I'm currently building a sonar running off an arduino. My radar includes an ultrasonic sensor that will detect the distance an object is sitting at, and a servo motor that the sensor will sit on top of. I was wondering if it was at all practical to use a PIR sensor with this setup so that the radar will be able to detect people instead of just inanimate objects. I'm worried that while rotating, the sensor might just constantly stay high if it sees any moving person.

I have no prior PIR sensor experience and that is why I was hoping someone with some experience could let me know if this is worth pursuing or if will be too much of a problem.

The range of this sonar isn't too important. Although I would like it if it could scan several meters, under 1 meter would still be fine.

  • $\begingroup$ sonar!=radar... you can't rotate an ultrasonic distance sensor and measure with it at the same time; it needs to be still and have enough time for the sound reflections to arrive. the PIR should be independent. $\endgroup$ – dandavis Mar 25 '17 at 23:57
  • $\begingroup$ Yes I mean sonar not radar, I will edit the post. And in the practical sense, ya I cant do that, but this thing only has a range of a couple of meters at most so as long as it is rotating slow enough, that shouldn't be an issue for the ultrasonic distance sensor. $\endgroup$ – Sheriff Mar 26 '17 at 0:37
  • $\begingroup$ no, you have to stop stop until the bounce returns or accuracy will be way off or not working at all. you have a stepper, so that's not a problem. a pir or two might help to avoid the constant noisy pulse rotation. $\endgroup$ – dandavis Mar 26 '17 at 11:44
  • $\begingroup$ @dandavis - yes you can. That's how a grown up radar works. It's just that you have to be careful regarding the angular speed and effective beam divergence angle. $\endgroup$ – Paul Uszak Apr 15 '17 at 20:37
  • $\begingroup$ @PaulUszak yes well light moves pretty fast by comparasion. For OP: Instead of a PIR sensor you might consider a infrared distance sensor.
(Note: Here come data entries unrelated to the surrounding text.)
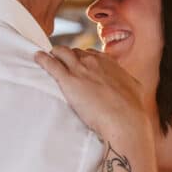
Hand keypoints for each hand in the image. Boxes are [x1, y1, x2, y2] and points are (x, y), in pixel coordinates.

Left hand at [34, 47, 149, 139]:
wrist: (124, 120)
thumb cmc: (132, 110)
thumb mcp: (134, 88)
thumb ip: (126, 82)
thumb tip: (130, 84)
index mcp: (109, 63)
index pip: (91, 54)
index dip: (83, 59)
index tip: (79, 64)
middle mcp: (94, 62)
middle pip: (74, 52)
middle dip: (67, 57)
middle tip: (60, 63)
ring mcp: (80, 69)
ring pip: (61, 53)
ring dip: (55, 55)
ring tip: (47, 58)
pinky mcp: (68, 80)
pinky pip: (51, 64)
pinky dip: (42, 59)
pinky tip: (37, 57)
Its much cheaper than a PIR sensor (you can get ones for 50 cents easily though better ones cost more) and is analogious to the ultrasonic sensor... only its more sensitive to surface reflectivity than the ultrasound. Or you can just get a lidar... $\endgroup$ – joojaa May 16 '17 at 16:02


A hobbyist level PIR sensor is actually a digital output device. It sees parts of 2D space split into various patterns and detects thermal transitions /movement between them. If the thermal emitter moves from zone a to zone b within a certain time, a positive detection event is output. Just like you see with your PIR burglar alarm. If the person doesn't move, there is no transition with a static sensor. But your sensor is rotating. However, this might even happen with no one around as the thermal background radiation will be constantly changing wrt the sensor. Again these rules govern the siting of PIR burglar alarm detectors. One thing. You might have to screen the sensor as they have very wide fields of view. That might increase angular accuracy. They only cost a few quid. Try it.

I mentioned that the detector is 2D which seems counter intuitive, but it has no ability to judge distance as far as you're concerned. All it sees is a map of zones spread out over the x and y axes. There is no depth perception that you can use. It's not analogue like the ultrasonics.

Note. If you have access to a scientific thermal sensor or camera you could judge distance as well so get 3D scanning as with ultrasonics, but I'm assuming that this is out of scope here.